◆ **OBJECTIVES**
A: Please copy the string-modeling passage word for word, starting at "The length of the delay lines" and ending at "where N = fs/f.".
B: In one to three sentences, state why the string-modeling passage adds a damping factor to the digital waveguide.

Start of PROVIDED PASSAGE

The vibration of a string can be modeled simply using a digital waveguide. This consists of two delay lines representing two travelling waves moving in opposite directions. By summing the values at a certain location along the delay lines at every timestep, we obtain a waveform. This waveform is the sound heard with the pickup point placed at that relative location. The delay elements are initialized with a shape corresponding to the initial displacement of the string. For simplicity a triangular wave is used even though in reality the initial displacement of a plucked string will not be shaped exactly like a triangle. Simply using two delay lines in this fashion would require arbitrarily long delay lines depending on the length of the desired output. By feeding the delay lines into each other a system can be created that can run for an arbitrary amount of time using fixed size delay elements.
In modeling a guitar it is important to note that the ends of the string are rigidly terminated, so the waves reflect at either end of the string. This effect can be modelled by negating each sample after it reaches the end of a delay line, before feeding it into the next delay line, as shown in Figure 1. Finally, we must add an attenuation factor. Without the attenuation factor, the model described up until now results in ideal string vibration that never decays. In the real world, due to friction and air resistance, the amplitude of the string vibrations decay over time, so it is important to model this effect in the digital waveguide. To attenuate the output we simply add a damping factor at the ends of the delay lines so that the values are damped before being fed into the other delay line. We tried different values for the damping factor until we found one that we felt did not cause the output to decay too slowly or too quickly.
The length of the delay lines controls the frequency of oscillation, and consequently the pitch of the output signal. This corresponds to fretting a string on a guitar. Fretting a string limits the vibration to a certain length of the string. This changes the wavelength of the travelling waves, which in turn changes the pitch of the sound. Due to the looping nature of waveguide and the lack of additional input the output at every period is the same except attenuated slightly. Therefore the overall output will be periodic with a period depending to the length of the delay line. Therefore, if the desired frequency of the output is f and the sampling frequency is fs we set each delay line length to N/2 where N = fs/f.
The sound synthesized by this model sounds very artificial. It does nothing to account for the timbre of the instrument, and modeling the string pluck as a triangle wave is not very accurate. In addition, it does not take into account the fact that a real string vibrates in both the horizontal and vertical planes and interacts with the other strings on the guitar. Despite this, it is important to note that it does get a lot right. The damping of the string depends on the frequency - low pitched notes have a lot of sustain whereas high frequency notes attenuate very rapidly. The digital waveguide model simulates this frequency dependant damping effect quite well as can be seen from the sound samples below. It also does a good job creating audible harmonics present in the sound of any stringed instrument. While the basic digital waveguide plucked string model does a good job simulating a generic plucked string, special considerations for the specific instrument being modelled must also be taken into account.

End of PROVIDED PASSAGE
Start of PROVIDED DATA

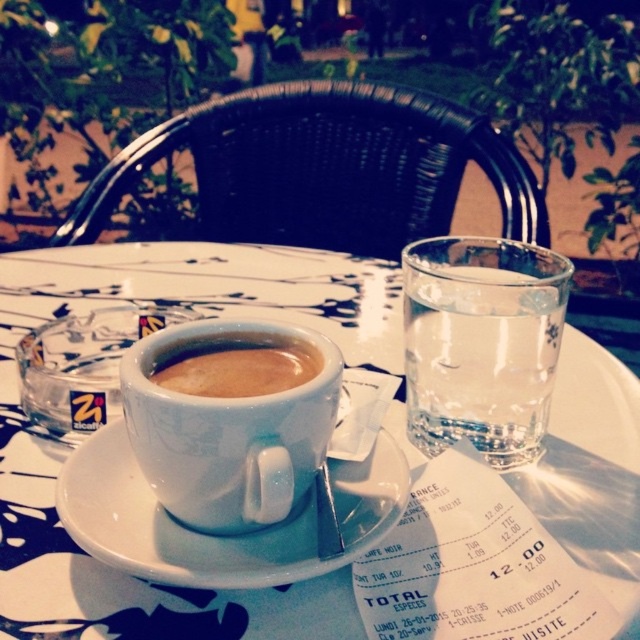
You are a customer at the cafe and want to place your phone on the table without it falling off. The phone is 6 inches long. The white ceramic saucer at center is in the way. Can you slide the phone past the saucer to the edge of the table?

The white ceramic saucer at center and viewer are 8.00 inches apart. Since the phone is 6 inches long, sliding it past the saucer would require at least 6 inches of space. However, the distance between the saucer and the viewer is 8 inches, which may not directly indicate the space needed. Without knowing the table edge distance, it is uncertain if there is enough space.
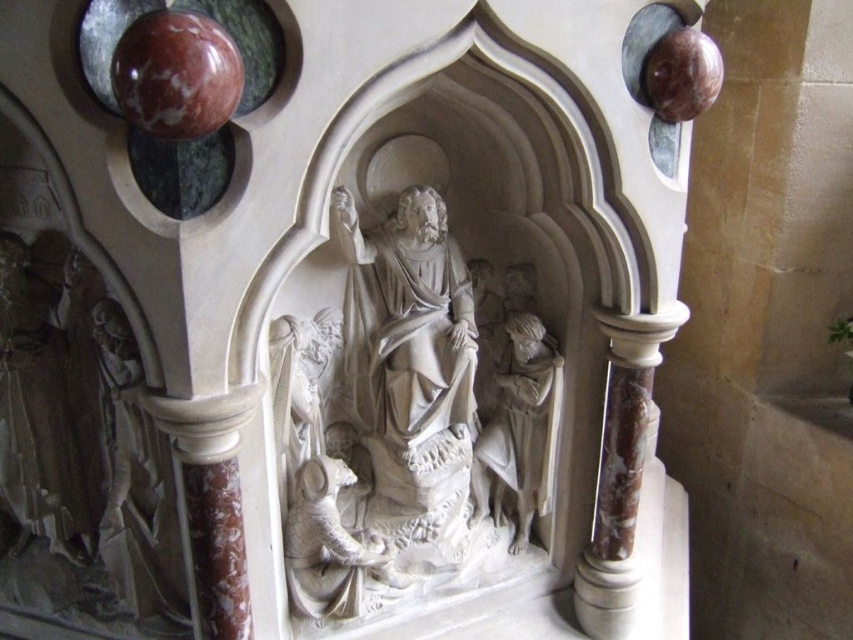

End of PROVIDED DATA

◆ **ANSWERS GIVEN**
A:
The length of the delay lines controls the frequency of oscillation, and consequently the pitch of the output signal. This corresponds to fretting a string on a guitar. Fretting a string limits the vibration to a certain length of the string. This changes the wavelength of the travelling waves, which in turn changes the pitch of the sound. Due to the looping nature of waveguide and the lack of additional input the output at every period is the same except attenuated slightly. Therefore the overall output will be periodic with a period depending to the length of the delay line. Therefore, if the desired frequency of the output is f and the sampling frequency is fs we set each delay line length to N/2 where N = fs/f.

B: Without a damping factor, the model produces ideal string vibration that never decays. A real string's vibrations lose amplitude over time because of friction and air resistance, so the waveguide must reproduce that decay.